Could you transcribe every record below exactly, leaving out any pictures?

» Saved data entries
--------------------------------------------------

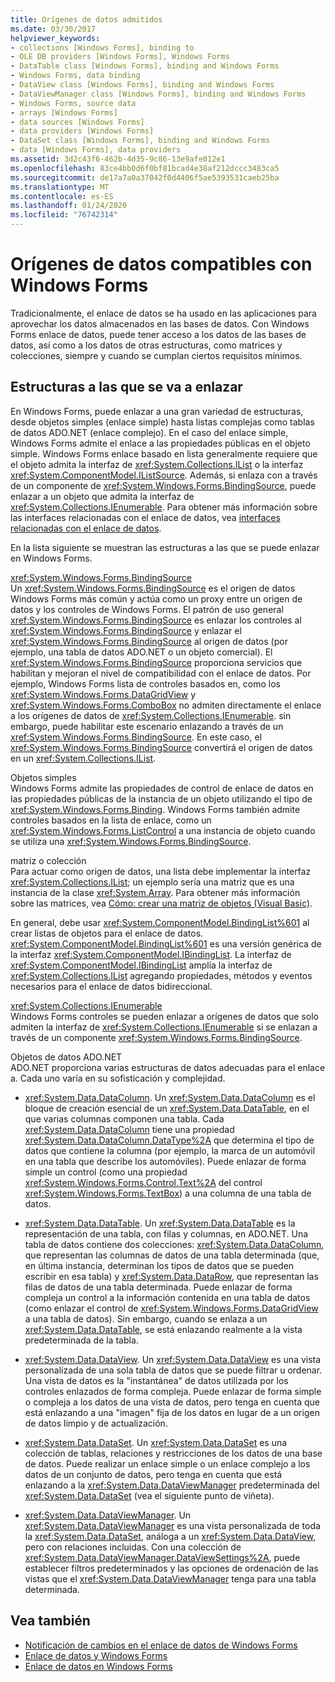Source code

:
 ```yaml
---
title: Orígenes de datos admitidos
ms.date: 03/30/2017
helpviewer_keywords:
- collections [Windows Forms], binding to
- OLE DB providers [Windows Forms], Windows Forms
- DataTable class [Windows Forms], binding and Windows Forms
- Windows Forms, data binding
- DataView class [Windows Forms], binding and Windows Forms
- DataViewManager class [Windows Forms], binding and Windows Forms
- Windows Forms, source data
- arrays [Windows Forms]
- data sources [Windows Forms]
- data providers [Windows Forms]
- DataSet class [Windows Forms], binding and Windows Forms
- data [Windows Forms], data providers
ms.assetid: 3d2c43f6-462b-4d35-9c86-13e9afe012e1
ms.openlocfilehash: 83ce4bb0d6f0bf81bcad4e38af212dccc3483ca5
ms.sourcegitcommit: de17a7a0a37042f0d4406f5ae5393531caeb25ba
ms.translationtype: MT
ms.contentlocale: es-ES
ms.lasthandoff: 01/24/2020
ms.locfileid: "76742314"
---
```

# <a name="data-sources-supported-by-windows-forms"></a>Orígenes de datos compatibles con Windows Forms
Tradicionalmente, el enlace de datos se ha usado en las aplicaciones para aprovechar los datos almacenados en las bases de datos. Con Windows Forms enlace de datos, puede tener acceso a los datos de las bases de datos, así como a los datos de otras estructuras, como matrices y colecciones, siempre y cuando se cumplan ciertos requisitos mínimos.  
  
## <a name="structures-to-bind-to"></a>Estructuras a las que se va a enlazar  
 En Windows Forms, puede enlazar a una gran variedad de estructuras, desde objetos simples (enlace simple) hasta listas complejas como tablas de datos ADO.NET (enlace complejo). En el caso del enlace simple, Windows Forms admite el enlace a las propiedades públicas en el objeto simple. Windows Forms enlace basado en lista generalmente requiere que el objeto admita la interfaz de <xref:System.Collections.IList> o la interfaz <xref:System.ComponentModel.IListSource>. Además, si enlaza con a través de un componente de <xref:System.Windows.Forms.BindingSource>, puede enlazar a un objeto que admita la interfaz de <xref:System.Collections.IEnumerable>. Para obtener más información sobre las interfaces relacionadas con el enlace de datos, vea [interfaces relacionadas con el enlace de datos](interfaces-related-to-data-binding.md).  
  
 En la lista siguiente se muestran las estructuras a las que se puede enlazar en Windows Forms.  
  
 <xref:System.Windows.Forms.BindingSource>  
 Un <xref:System.Windows.Forms.BindingSource> es el origen de datos Windows Forms más común y actúa como un proxy entre un origen de datos y los controles de Windows Forms. El patrón de uso general <xref:System.Windows.Forms.BindingSource> es enlazar los controles al <xref:System.Windows.Forms.BindingSource> y enlazar el <xref:System.Windows.Forms.BindingSource> al origen de datos (por ejemplo, una tabla de datos ADO.NET o un objeto comercial). El <xref:System.Windows.Forms.BindingSource> proporciona servicios que habilitan y mejoran el nivel de compatibilidad con el enlace de datos. Por ejemplo, Windows Forms lista de controles basados en, como los <xref:System.Windows.Forms.DataGridView> y <xref:System.Windows.Forms.ComboBox> no admiten directamente el enlace a los orígenes de datos de <xref:System.Collections.IEnumerable>. sin embargo, puede habilitar este escenario enlazando a través de un <xref:System.Windows.Forms.BindingSource>. En este caso, el <xref:System.Windows.Forms.BindingSource> convertirá el origen de datos en un <xref:System.Collections.IList>.  
  
 Objetos simples  
 Windows Forms admite las propiedades de control de enlace de datos en las propiedades públicas de la instancia de un objeto utilizando el tipo de <xref:System.Windows.Forms.Binding>. Windows Forms también admite controles basados en la lista de enlace, como un <xref:System.Windows.Forms.ListControl> a una instancia de objeto cuando se utiliza una <xref:System.Windows.Forms.BindingSource>.  
  
 matriz o colección  
 Para actuar como origen de datos, una lista debe implementar la interfaz <xref:System.Collections.IList>; un ejemplo sería una matriz que es una instancia de la clase <xref:System.Array>. Para obtener más información sobre las matrices, vea [Cómo: crear una matriz de objetos (Visual Basic)](https://docs.microsoft.com/previous-versions/visualstudio/visual-studio-2010/487y7874(v=vs.100)).  
  
 En general, debe usar <xref:System.ComponentModel.BindingList%601> al crear listas de objetos para el enlace de datos. <xref:System.ComponentModel.BindingList%601> es una versión genérica de la interfaz <xref:System.ComponentModel.IBindingList>. La interfaz de <xref:System.ComponentModel.IBindingList> amplía la interfaz de <xref:System.Collections.IList> agregando propiedades, métodos y eventos necesarios para el enlace de datos bidireccional.  
  
 <xref:System.Collections.IEnumerable>  
 Windows Forms controles se pueden enlazar a orígenes de datos que solo admiten la interfaz de <xref:System.Collections.IEnumerable> si se enlazan a través de un componente <xref:System.Windows.Forms.BindingSource>.  
  
 Objetos de datos ADO.NET  
 ADO.NET proporciona varias estructuras de datos adecuadas para el enlace a. Cada uno varía en su sofisticación y complejidad.  
  
- <xref:System.Data.DataColumn>. Un <xref:System.Data.DataColumn> es el bloque de creación esencial de un <xref:System.Data.DataTable>, en el que varias columnas componen una tabla. Cada <xref:System.Data.DataColumn> tiene una propiedad <xref:System.Data.DataColumn.DataType%2A> que determina el tipo de datos que contiene la columna (por ejemplo, la marca de un automóvil en una tabla que describe los automóviles). Puede enlazar de forma simple un control (como una propiedad <xref:System.Windows.Forms.Control.Text%2A> del control <xref:System.Windows.Forms.TextBox>) a una columna de una tabla de datos.  
  
- <xref:System.Data.DataTable>. Un <xref:System.Data.DataTable> es la representación de una tabla, con filas y columnas, en ADO.NET. Una tabla de datos contiene dos colecciones: <xref:System.Data.DataColumn>, que representan las columnas de datos de una tabla determinada (que, en última instancia, determinan los tipos de datos que se pueden escribir en esa tabla) y <xref:System.Data.DataRow>, que representan las filas de datos de una tabla determinada. Puede enlazar de forma compleja un control a la información contenida en una tabla de datos (como enlazar el control de <xref:System.Windows.Forms.DataGridView> a una tabla de datos). Sin embargo, cuando se enlaza a un <xref:System.Data.DataTable>, se está enlazando realmente a la vista predeterminada de la tabla.  
  
- <xref:System.Data.DataView>. Un <xref:System.Data.DataView> es una vista personalizada de una sola tabla de datos que se puede filtrar u ordenar. Una vista de datos es la "instantánea" de datos utilizada por los controles enlazados de forma compleja. Puede enlazar de forma simple o compleja a los datos de una vista de datos, pero tenga en cuenta que está enlazando a una "imagen" fija de los datos en lugar de a un origen de datos limpio y de actualización.  
  
- <xref:System.Data.DataSet>. Un <xref:System.Data.DataSet> es una colección de tablas, relaciones y restricciones de los datos de una base de datos. Puede realizar un enlace simple o un enlace complejo a los datos de un conjunto de datos, pero tenga en cuenta que está enlazando a la <xref:System.Data.DataViewManager> predeterminada del <xref:System.Data.DataSet> (vea el siguiente punto de viñeta).  
  
- <xref:System.Data.DataViewManager>. Un <xref:System.Data.DataViewManager> es una vista personalizada de toda la <xref:System.Data.DataSet>, análoga a un <xref:System.Data.DataView>, pero con relaciones incluidas. Con una colección de <xref:System.Data.DataViewManager.DataViewSettings%2A>, puede establecer filtros predeterminados y las opciones de ordenación de las vistas que el <xref:System.Data.DataViewManager> tenga para una tabla determinada.  
  
## <a name="see-also"></a>Vea también

- [Notificación de cambios en el enlace de datos de Windows Forms](change-notification-in-windows-forms-data-binding.md)
- [Enlace de datos y Windows Forms](data-binding-and-windows-forms.md)
- [Enlace de datos en Windows Forms](windows-forms-data-binding.md)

--------------------------------------------------

» Result of the task
Source code

:
 ```yaml
---
title: Orígenes de datos admitidos
ms.date: 03/30/2017
helpviewer_keywords:
- collections [Windows Forms], binding to
- OLE DB providers [Windows Forms], Windows Forms
- DataTable class [Windows Forms], binding and Windows Forms
- Windows Forms, data binding
- DataView class [Windows Forms], binding and Windows Forms
- DataViewManager class [Windows Forms], binding and Windows Forms
- Windows Forms, source data
- arrays [Windows Forms]
- data sources [Windows Forms]
- data providers [Windows Forms]
- DataSet class [Windows Forms], binding and Windows Forms
- data [Windows Forms], data providers
ms.assetid: 3d2c43f6-462b-4d35-9c86-13e9afe012e1
ms.openlocfilehash: 83ce4bb0d6f0bf81bcad4e38af212dccc3483ca5
ms.sourcegitcommit: de17a7a0a37042f0d4406f5ae5393531caeb25ba
ms.translationtype: MT
ms.contentlocale: es-ES
ms.lasthandoff: 01/24/2020
ms.locfileid: "76742314"
---
```

# <a name="data-sources-supported-by-windows-forms"></a>Orígenes de datos compatibles con Windows Forms
Tradicionalmente, el enlace de datos se ha usado en las aplicaciones para aprovechar los datos almacenados en las bases de datos. Con Windows Forms enlace de datos, puede tener acceso a los datos de las bases de datos, así como a los datos de otras estructuras, como matrices y colecciones, siempre y cuando se cumplan ciertos requisitos mínimos.  
  
## <a name="structures-to-bind-to"></a>Estructuras a las que se va a enlazar  
 En Windows Forms, puede enlazar a una gran variedad de estructuras, desde objetos simples (enlace simple) hasta listas complejas como tablas de datos ADO.NET (enlace complejo). En el caso del enlace simple, Windows Forms admite el enlace a las propiedades públicas en el objeto simple. Windows Forms enlace basado en lista generalmente requiere que el objeto admita la interfaz de <xref:System.Collections.IList> o la interfaz <xref:System.ComponentModel.IListSource>. Además, si enlaza con a través de un componente de <xref:System.Windows.Forms.BindingSource>, puede enlazar a un objeto que admita la interfaz de <xref:System.Collections.IEnumerable>. Para obtener más información sobre las interfaces relacionadas con el enlace de datos, vea [interfaces relacionadas con el enlace de datos](interfaces-related-to-data-binding.md).  
  
 En la lista siguiente se muestran las estructuras a las que se puede enlazar en Windows Forms.  
  
 <xref:System.Windows.Forms.BindingSource>  
 Un <xref:System.Windows.Forms.BindingSource> es el origen de datos Windows Forms más común y actúa como un proxy entre un origen de datos y los controles de Windows Forms. El patrón de uso general <xref:System.Windows.Forms.BindingSource> es enlazar los controles al <xref:System.Windows.Forms.BindingSource> y enlazar el <xref:System.Windows.Forms.BindingSource> al origen de datos (por ejemplo, una tabla de datos ADO.NET o un objeto comercial). El <xref:System.Windows.Forms.BindingSource> proporciona servicios que habilitan y mejoran el nivel de compatibilidad con el enlace de datos. Por ejemplo, Windows Forms lista de controles basados en, como los <xref:System.Windows.Forms.DataGridView> y <xref:System.Windows.Forms.ComboBox> no admiten directamente el enlace a los orígenes de datos de <xref:System.Collections.IEnumerable>. sin embargo, puede habilitar este escenario enlazando a través de un <xref:System.Windows.Forms.BindingSource>. En este caso, el <xref:System.Windows.Forms.BindingSource> convertirá el origen de datos en un <xref:System.Collections.IList>.  
  
 Objetos simples  
 Windows Forms admite las propiedades de control de enlace de datos en las propiedades públicas de la instancia de un objeto utilizando el tipo de <xref:System.Windows.Forms.Binding>. Windows Forms también admite controles basados en la lista de enlace, como un <xref:System.Windows.Forms.ListControl> a una instancia de objeto cuando se utiliza una <xref:System.Windows.Forms.BindingSource>.  
  
 matriz o colección  
 Para actuar como origen de datos, una lista debe implementar la interfaz <xref:System.Collections.IList>; un ejemplo sería una matriz que es una instancia de la clase <xref:System.Array>. Para obtener más información sobre las matrices, vea [Cómo: crear una matriz de objetos (Visual Basic)](https://docs.microsoft.com/previous-versions/visualstudio/visual-studio-2010/487y7874(v=vs.100)).  
  
 En general, debe usar <xref:System.ComponentModel.BindingList%601> al crear listas de objetos para el enlace de datos. <xref:System.ComponentModel.BindingList%601> es una versión genérica de la interfaz <xref:System.ComponentModel.IBindingList>. La interfaz de <xref:System.ComponentModel.IBindingList> amplía la interfaz de <xref:System.Collections.IList> agregando propiedades, métodos y eventos necesarios para el enlace de datos bidireccional.  
  
 <xref:System.Collections.IEnumerable>  
 Windows Forms controles se pueden enlazar a orígenes de datos que solo admiten la interfaz de <xref:System.Collections.IEnumerable> si se enlazan a través de un componente <xref:System.Windows.Forms.BindingSource>.  
  
 Objetos de datos ADO.NET  
 ADO.NET proporciona varias estructuras de datos adecuadas para el enlace a. Cada uno varía en su sofisticación y complejidad.  
  
- <xref:System.Data.DataColumn>. Un <xref:System.Data.DataColumn> es el bloque de creación esencial de un <xref:System.Data.DataTable>, en el que varias columnas componen una tabla. Cada <xref:System.Data.DataColumn> tiene una propiedad <xref:System.Data.DataColumn.DataType%2A> que determina el tipo de datos que contiene la columna (por ejemplo, la marca de un automóvil en una tabla que describe los automóviles). Puede enlazar de forma simple un control (como una propiedad <xref:System.Windows.Forms.Control.Text%2A> del control <xref:System.Windows.Forms.TextBox>) a una columna de una tabla de datos.  
  
- <xref:System.Data.DataTable>. Un <xref:System.Data.DataTable> es la representación de una tabla, con filas y columnas, en ADO.NET. Una tabla de datos contiene dos colecciones: <xref:System.Data.DataColumn>, que representan las columnas de datos de una tabla determinada (que, en última instancia, determinan los tipos de datos que se pueden escribir en esa tabla) y <xref:System.Data.DataRow>, que representan las filas de datos de una tabla determinada. Puede enlazar de forma compleja un control a la información contenida en una tabla de datos (como enlazar el control de <xref:System.Windows.Forms.DataGridView> a una tabla de datos). Sin embargo, cuando se enlaza a un <xref:System.Data.DataTable>, se está enlazando realmente a la vista predeterminada de la tabla.  
  
- <xref:System.Data.DataView>. Un <xref:System.Data.DataView> es una vista personalizada de una sola tabla de datos que se puede filtrar u ordenar. Una vista de datos es la "instantánea" de datos utilizada por los controles enlazados de forma compleja. Puede enlazar de forma simple o compleja a los datos de una vista de datos, pero tenga en cuenta que está enlazando a una "imagen" fija de los datos en lugar de a un origen de datos limpio y de actualización.  
  
- <xref:System.Data.DataSet>. Un <xref:System.Data.DataSet> es una colección de tablas, relaciones y restricciones de los datos de una base de datos. Puede realizar un enlace simple o un enlace complejo a los datos de un conjunto de datos, pero tenga en cuenta que está enlazando a la <xref:System.Data.DataViewManager> predeterminada del <xref:System.Data.DataSet> (vea el siguiente punto de viñeta).  
  
- <xref:System.Data.DataViewManager>. Un <xref:System.Data.DataViewManager> es una vista personalizada de toda la <xref:System.Data.DataSet>, análoga a un <xref:System.Data.DataView>, pero con relaciones incluidas. Con una colección de <xref:System.Data.DataViewManager.DataViewSettings%2A>, puede establecer filtros predeterminados y las opciones de ordenación de las vistas que el <xref:System.Data.DataViewManager> tenga para una tabla determinada.  
  
## <a name="see-also"></a>Vea también

- [Notificación de cambios en el enlace de datos de Windows Forms](change-notification-in-windows-forms-data-binding.md)
- [Enlace de datos y Windows Forms](data-binding-and-windows-forms.md)
- [Enlace de datos en Windows Forms](windows-forms-data-binding.md)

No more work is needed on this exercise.